If the client tells the lawyer they are guilty the lawyer can still defend them, although the lawyer is not obliged to if someone else can be found in proper time to represent the client and the client does not insist the lawyer represents them. However, in defending the client the lawyer is not allowed to advance a positive case which the lawyer knows to be untrue. This is dealt with in rule 20.2 of the Australian Solicitors Conduct Rules 2011. Those rules provide that in such a case, the lawyer:
(i) must not falsely suggest that some other person committed the offence charged;
(ii) must not set up an affirmative case inconsistent with the confession;
(iii) may argue that the evidence as a whole does not prove that the client is guilty of the offence charged;
(iv) may argue that for some reason of law the client is not guilty of the offence charged; and
(v) may argue that for any other reason not prohibited by (i) and (ii) the client should not be convicted of the offence charged
In other words, the lawyer can put the prosecution to proof (force them to prove their case) and argue that the evidence is not strong enough evidence for the client to be convicted, or argue that the client’s alleged conduct does not amount to a criminal offence for legal reasons. The lawyer can also try to weaken the evidence by cross-examining witnesses (without advancing a positive case), arguing that particular pieces of evidence prove little and so on. However, the lawyer is not permitted to submit to the court that my client has an alibi, has committed the offence in self-defence or advance some other evidence or explanation the lawyer knows to be false.

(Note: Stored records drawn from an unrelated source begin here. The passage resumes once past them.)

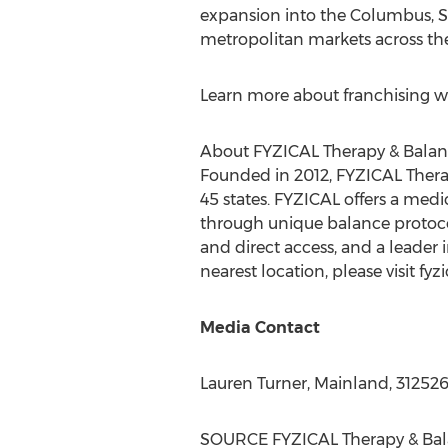
expansion into the
Columbus
,
S
metropolitan markets across the
Learn more about franchising wi
About FYZICAL Therapy & Balan
Founded in 2012, FYZICAL Therap
45 states. FYZICAL offers a med
through unique balance protocol
and direct access, and a leader i
nearest location, please visit fyz
Media Contact
Lauren Turner
, Mainland, 31252
SOURCE FYZICAL Therapy & Bal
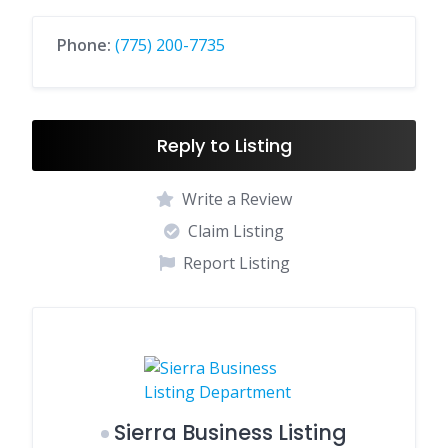
Phone:
(775) 200-7735
Reply to Listing
Write a Review
Claim Listing
Report Listing
Sierra Business Listing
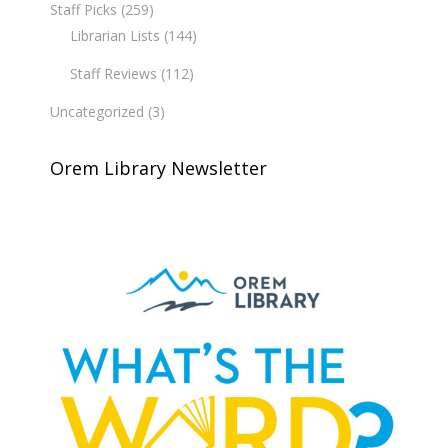
Staff Picks
(259)
Librarian Lists
(144)
Staff Reviews
(112)
Uncategorized
(3)
Orem Library Newsletter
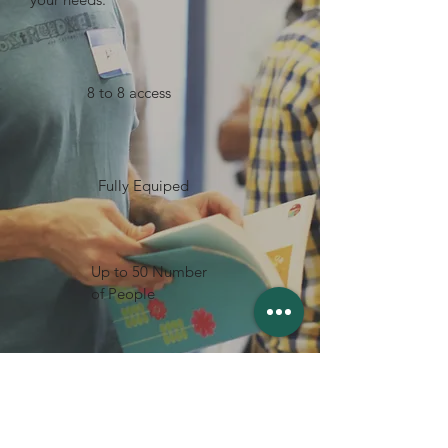
8 to 8 access
Fully Equiped
Up to 50 Number
of People
Free WIFI
BOOK NOW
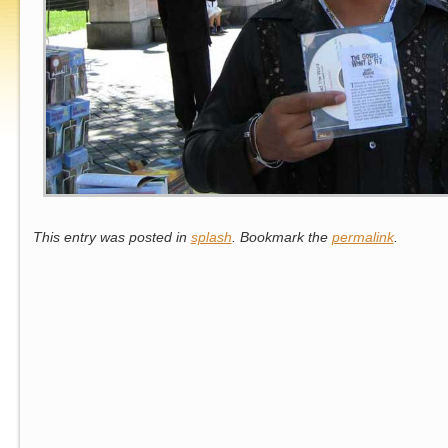
This entry was posted in
splash
. Bookmark the
permalink
.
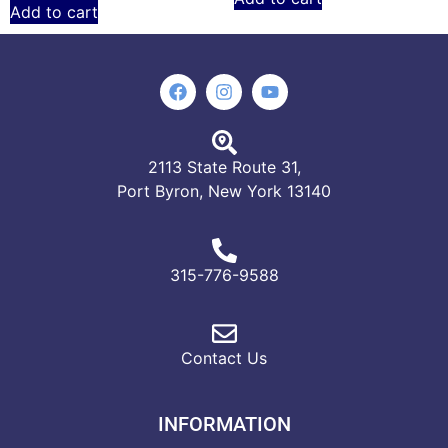
Add to cart
2113 State Route 31,
Port Byron, New York 13140
315-776-9588
Contact Us
INFORMATION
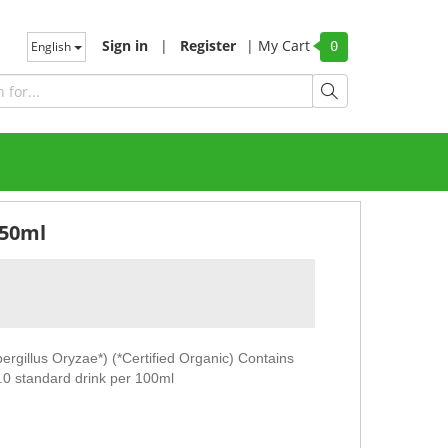
Sign in
|
Register
|
My Cart
English
0
250ml
pergillus Oryzae*) (*Certified Organic) Contains
1.0 standard drink per 100ml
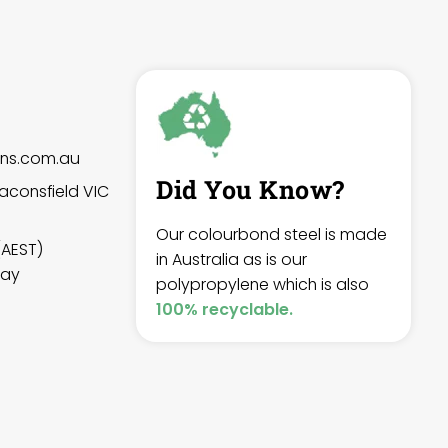
gns.com.au
Did You Know?
aconsfield VIC
Our colourbond steel is made
(AEST)
in Australia as is our
day
polypropylene which is also
100% recyclable.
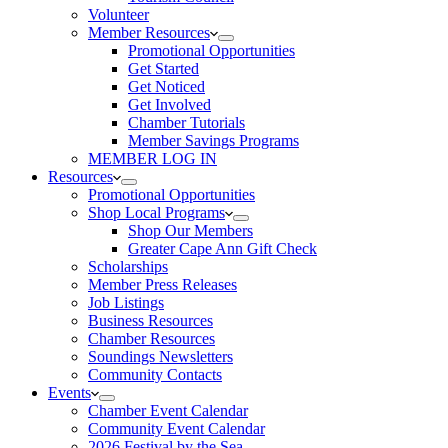
Volunteer
Member Resources
Promotional Opportunities
Get Started
Get Noticed
Get Involved
Chamber Tutorials
Member Savings Programs
MEMBER LOG IN
Resources
Promotional Opportunities
Shop Local Programs
Shop Our Members
Greater Cape Ann Gift Check
Scholarships
Member Press Releases
Job Listings
Business Resources
Chamber Resources
Soundings Newsletters
Community Contacts
Events
Chamber Event Calendar
Community Event Calendar
2026 Festival by the Sea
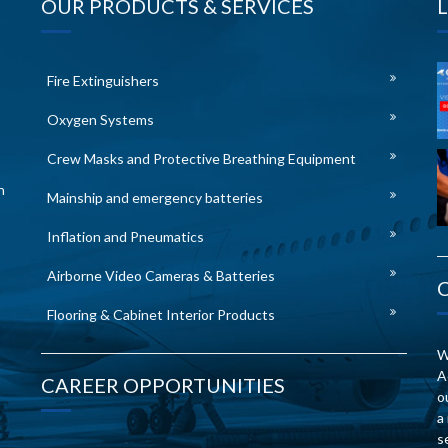
OUR PRODUCTS & SERVICES
Fire Extinguishers
Oxygen Systems
Crew Masks and Protective Breathing Equipment
n
Mainship and emergency batteries
Inflation and Pneumatics
Airborne Video Cameras & Batteries
Flooring & Cabinet Interior Products
W
A
CAREER OPPORTUNITIES
o
a
s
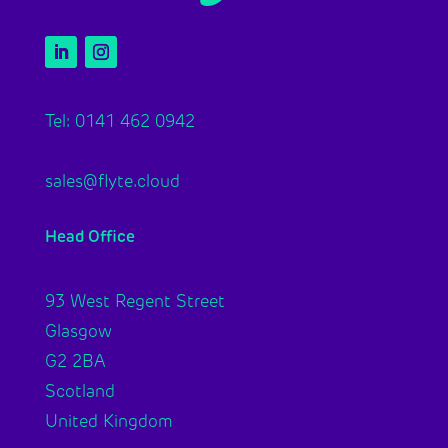
Tel: 0141 462 0942
sales@flyte.cloud
Head Office
93 West Regent Street
Glasgow
G2 2BA
Scotland
United Kingdom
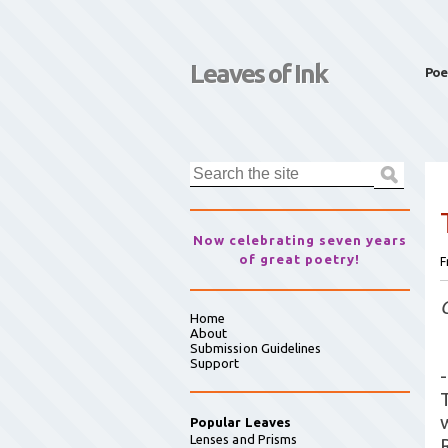
Leaves of Ink
Poe
Now celebrating seven years
of great poetry!
F
Home
About
Submission Guidelines
Support
-
Popular Leaves
Lenses and Prisms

As this post demonstrates, the answer to the question of what s lawyer should do when they know or believe their client is guilty is somewhat complicated. And no doubt it is controversial. After-all, if a client has told the lawyer they are guilty and the lawyer’s efforts helped them escape conviction, then the lawyer has helped a guilty person ‘get away with it’. However, the current requirements are justified when one looks beyond the circumstances of the case and looks at the broader considerations, including the lawyer’s role as an advocate rather than an investigator or jury, and the importance of client confidentiality. However, the duty to not mislead the court is paramount. Whilst the lawyer is not permitted to disclose client confessions to the court, the lawyer is also prohibited from misleading the court by adducing evidence or making submissions that they know to be false.